Fourth: immigration was a grand conspiracy. It had taken place behind the backs and without the consent of the British people. ‘For reasons which they could not comprehend and in pursuance of a decision by default, upon which they were never consulted.’

Fifth: the answer had to be reducing numbers. And this would be achieved by ‘promoting the maximum outflow’ by ‘the encouragement of re-emigration’. Powell’s assertion in the speech that he was merely advocating current Tory policy was untrue. He was actually the first front bench politician to talk about sending people back – even if he did not use the word repatriation (until his Eastbourne speech in November 1968).

No you cannot find in Powell the kind of racial superiority argument that Heffer et al thinks defines a racist. But you can find a host of other racist arguments about race mixing, cultural contamination and the impossibility of assimilation. And, unfortunately, his influence on race relations for some ten years (directly) and further two decades (indirectly) cannot be over-stated.

But in his rehabilitation, it is the argument of Portillo and others like Ulster Unionist Alex Kane, writing ‘Powell had a point about the integration of immigrants’ (News Letter [Belfast] 12 November), that is likely to prevail. Look how apt his warning is to today’s reality, they say. But they are all hopelessly wrong today as Powell was forty years back. For it is not numbers (of [im]migrants) per se that is a problem. The problem is that immigrants are wanted, they are desperately needed for economic reasons but governments and employers are not prepared to pay the social cost of their immigration. That is why we see today all these government projections about the need for managed migrant and seasonal labour while, at the same time, local authorities are complaining that they do not have enough central government support for the demand for school places, to meet pressures on policing, for creating housing etc.

It is within that contradiction that British people are being confused and sold short, not in a political conspiracy of silence over immigration.

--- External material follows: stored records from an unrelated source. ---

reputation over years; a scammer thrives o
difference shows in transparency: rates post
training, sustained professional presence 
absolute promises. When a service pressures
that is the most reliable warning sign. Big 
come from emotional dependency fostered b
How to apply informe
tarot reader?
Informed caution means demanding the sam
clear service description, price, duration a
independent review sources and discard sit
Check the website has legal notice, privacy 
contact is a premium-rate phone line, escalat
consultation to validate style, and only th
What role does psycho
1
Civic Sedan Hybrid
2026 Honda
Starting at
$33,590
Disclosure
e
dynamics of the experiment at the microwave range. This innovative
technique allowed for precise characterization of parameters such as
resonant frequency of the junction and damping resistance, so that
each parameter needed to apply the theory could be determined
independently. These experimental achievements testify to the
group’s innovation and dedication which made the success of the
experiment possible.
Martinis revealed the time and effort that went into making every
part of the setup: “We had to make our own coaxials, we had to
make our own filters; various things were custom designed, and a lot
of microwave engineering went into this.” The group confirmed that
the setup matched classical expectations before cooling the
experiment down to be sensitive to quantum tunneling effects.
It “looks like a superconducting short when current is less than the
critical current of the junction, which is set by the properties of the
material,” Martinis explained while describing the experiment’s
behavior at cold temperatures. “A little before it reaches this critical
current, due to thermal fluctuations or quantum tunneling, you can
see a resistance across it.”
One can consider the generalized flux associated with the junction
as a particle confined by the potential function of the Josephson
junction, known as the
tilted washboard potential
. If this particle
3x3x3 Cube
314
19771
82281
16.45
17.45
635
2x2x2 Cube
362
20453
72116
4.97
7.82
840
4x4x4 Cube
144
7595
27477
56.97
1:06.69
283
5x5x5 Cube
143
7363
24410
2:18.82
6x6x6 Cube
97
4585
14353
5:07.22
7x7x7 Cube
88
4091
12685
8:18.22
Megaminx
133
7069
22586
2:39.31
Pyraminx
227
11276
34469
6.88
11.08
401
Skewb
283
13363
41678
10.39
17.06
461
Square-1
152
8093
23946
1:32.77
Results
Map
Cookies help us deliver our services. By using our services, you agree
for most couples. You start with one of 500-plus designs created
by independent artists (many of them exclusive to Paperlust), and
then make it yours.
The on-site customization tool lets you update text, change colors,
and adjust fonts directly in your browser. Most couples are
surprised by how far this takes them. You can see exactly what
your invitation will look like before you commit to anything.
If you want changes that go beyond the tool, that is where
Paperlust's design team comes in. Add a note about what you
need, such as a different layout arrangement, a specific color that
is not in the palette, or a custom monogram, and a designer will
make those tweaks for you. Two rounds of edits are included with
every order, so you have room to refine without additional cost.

In the looming debate about whether Powell was right or wrong, we probably won’t hear from either Right or Left the simple truth that the profit from [im]migrant labour goes to the rich and the costs are borne by the poor.

The Institute of Race Relations is precluded from expressing a corporate view: any opinions expressed are therefore those of the authors.

Comments

March 5, 2008
John Tummon:

This is a very important warning that we need to be in a position to respond and to help and encourage sympathetic politicians to be able to respond, as they are more likely to have their take on Powell held up to the public. The problem for anti-racists is that this comes on the back of the attacks, over recent years, on ‘multiculturalism’and the growing assumption that ‘self-segregation’has resulted from a policy failure in the past not to go with assimilation from the outset. If we are not careful, the rehabilitation of Powell and of the slogan “Enoch was right” will greatly strengthen this momentum. Perhaps we should rehabilitate Roy Jenkins, who, better than most, set out back then,the argument for cultural diversity.